When I joined the company in 2009, we weren’t maximizing the businesses we’d acquired. We took a broader look at some of the industries and expanded accordingly. For example, we’d been focused more on synthetic colors than natural colors, but the market was making a fundamental shift toward natural colors with labels that look less scary, so we drove the business in that direction.
In regard to our inks business, we placed a strong emphasis on desktop inks, but clearly that market had changed; most inks you buy in stores had become standardized and there was little room for innovation. The market was strongly oriented toward the best cost when that’s not really a situation you want to be in. So we asked, what is the underlying chemistry of desktop inks, and how can we use that in other parts of the ink world? We made a concerted effort to expand into industrial inks and those that are water-based versus solvent-based, so they’re more environmentally friendly.

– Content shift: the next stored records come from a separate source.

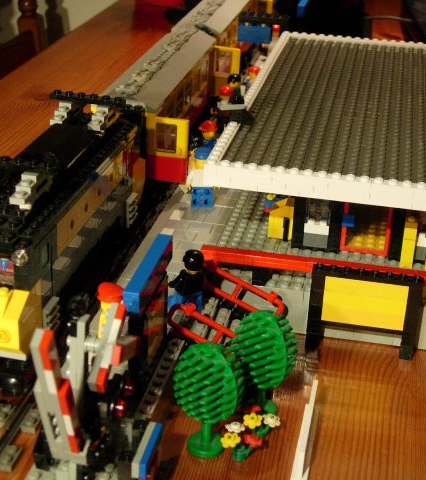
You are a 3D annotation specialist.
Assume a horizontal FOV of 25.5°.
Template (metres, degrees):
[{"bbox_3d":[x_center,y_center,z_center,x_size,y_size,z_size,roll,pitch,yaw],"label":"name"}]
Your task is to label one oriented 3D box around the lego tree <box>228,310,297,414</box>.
[{"bbox_3d":[0.026,0.065,0.495,0.033,0.059,0.036,-14,30,-31],"label":"lego tree"}]

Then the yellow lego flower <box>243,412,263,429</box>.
[{"bbox_3d":[0.020,0.091,0.475,0.009,0.005,0.009,7,45,9],"label":"yellow lego flower"}]

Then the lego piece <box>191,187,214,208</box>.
[{"bbox_3d":[-0.007,-0.032,0.677,0.016,0.017,0.009,3,25,0],"label":"lego piece"}]

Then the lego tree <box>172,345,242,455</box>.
[{"bbox_3d":[-0.002,0.078,0.465,0.033,0.059,0.036,2,25,-1],"label":"lego tree"}]

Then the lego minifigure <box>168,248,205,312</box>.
[{"bbox_3d":[-0.015,0.023,0.565,0.020,0.040,0.014,-17,32,-36],"label":"lego minifigure"}]

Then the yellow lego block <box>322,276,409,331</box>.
[{"bbox_3d":[0.089,0.036,0.553,0.048,0.029,0.008,7,25,9],"label":"yellow lego block"}]

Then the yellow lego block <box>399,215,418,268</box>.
[{"bbox_3d":[0.126,0.001,0.603,0.008,0.033,0.008,7,25,9],"label":"yellow lego block"}]

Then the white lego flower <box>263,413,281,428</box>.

I’ve made mistakes over the years. There have been times I’ve gone down the wrong path and had to step back and reassess that. But the importance of good leadership is recognizing the mistakes quickly, coming up with a new way of doing it, and moving forward. We have a real bias toward action, as long as we’re not risking customers, employee safety, or product quality. Sometimes getting it done sooner is better than getting it done perfectly. You’re better off moving forward and making mistakes. You learn a lot from them, provided the organization adapts quickly.
You have to solve problems at all levels of the organization. A lot of companies call that empowerment. We call it fixing problems. Any of the accomplishments I can speak to involve the support of hundreds of people.